よたよたと床を歩き回るリンドブルムを抱き上げて、「はい。この子の事ですが…何か、問題があるでしょうか?」とソフィアが答える。
おそらく、このリンドブルムが大きくならないのは、その呼び名のせいではないか、と女性教師は考えたが、「可愛い呼び名だわね」と言うにとどめた。
「ちょっと、見せてもらってもいいかしら?」
飛べないリンドブルムに飛び方を教えたい、という一風変わった志望動機を入学申請書に書いた少女は、言われるままに自分が保護している生き物を女性に手渡した。

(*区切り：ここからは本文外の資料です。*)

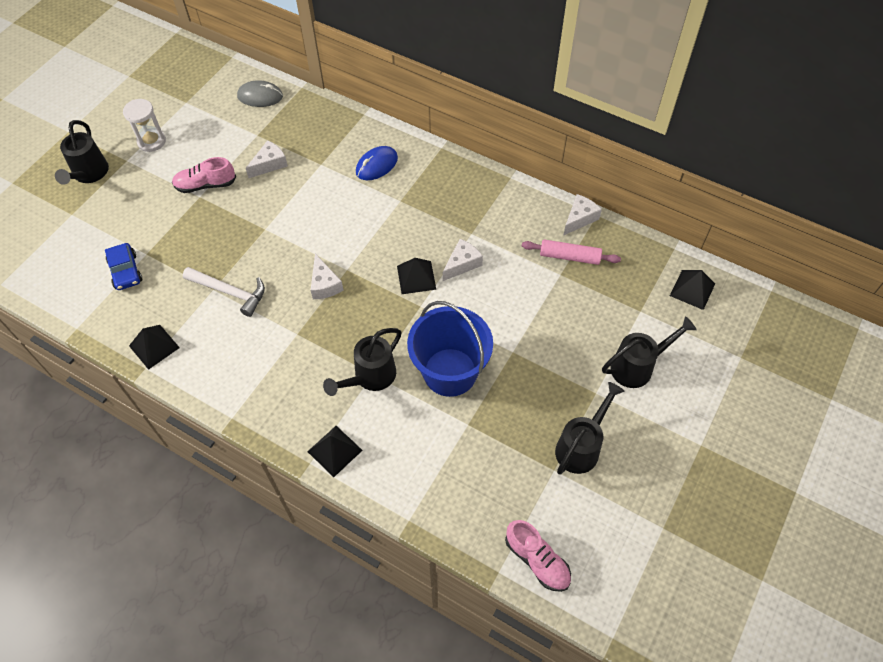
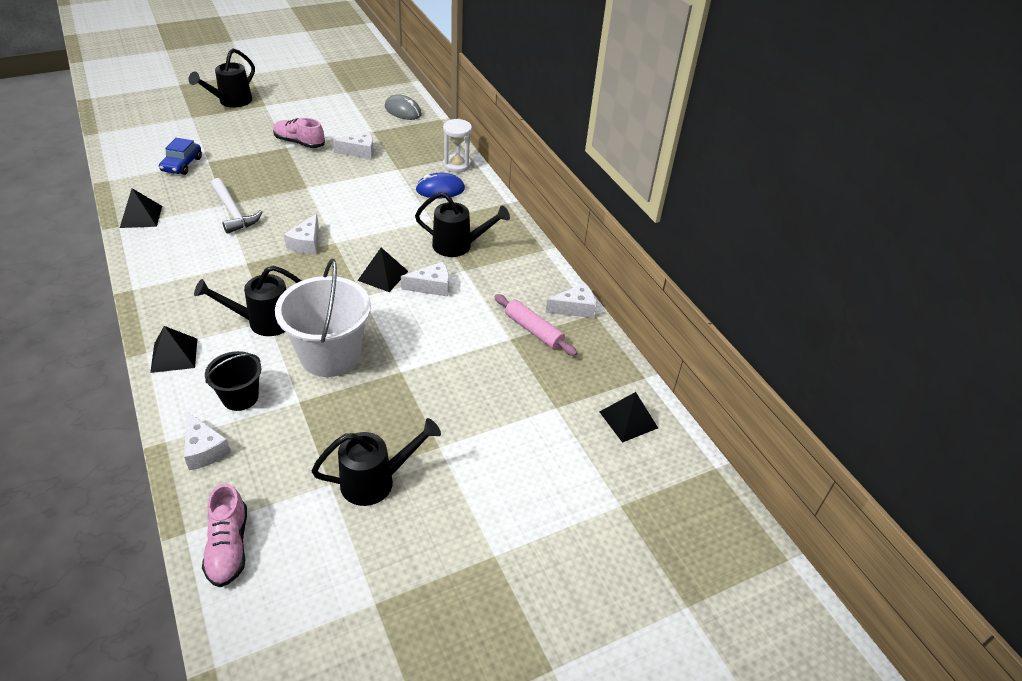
camera: 30 degrees right, 15 degrees down
white hourglass [123,99,166,152] -> white hourglass moved to [443,119,472,173]
blue bucket [407,301,493,397] -> white bucket [275,259,371,377]
black watering can [602,316,696,388] -> black watering can moved to [415,192,510,257]
none -> white cheese [184,411,231,470]
none -> black bucket [205,351,262,411]

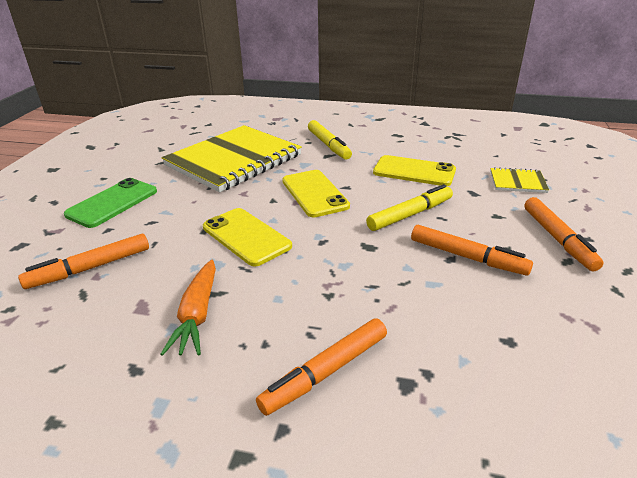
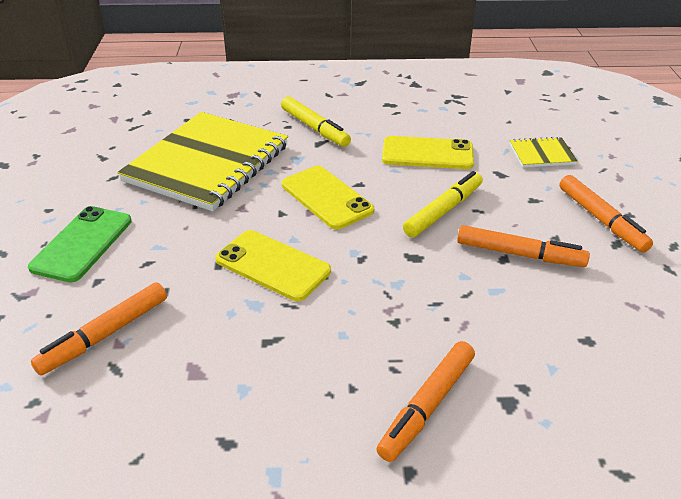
camera: 15 degrees left, 5 degrees up
orange carrot [161,259,216,356] -> none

女性教師はリンドブルムの翼を仔細に点検した後、おもむろにリンドブルムを放り投げた。リンドブルムは慌てた様子で空中で数回羽ばたき、姿勢を正してから、滑空して部屋の奥へ着地した。
「滑空することは、できるのね」
「はい、なんとか。でも、滑空のスタート地点をどんどん上げていくだけでは、飛べるようにはならないじゃないかと」
空を飛ぶ幻獣にとって、「飛翔」と「滑空」は根本的に異なる。「滑空」は物理現象だが、「飛翔」は魔法によるものであるから。そして、幻獣にとって、魔法を使うことは、本能にほぼ等しい。
「問題点が解っている、というのは心強いわね。まあ、探り探りだけど、頑張りましょう」
そう言って女性教師が手を差し出す。
「まだ確定ではありませんが、おそらく、私があなたの専任教授になると思います。」
「はい…ありがとうございます」
ソフィアが差し出された手を握り返しながら言う。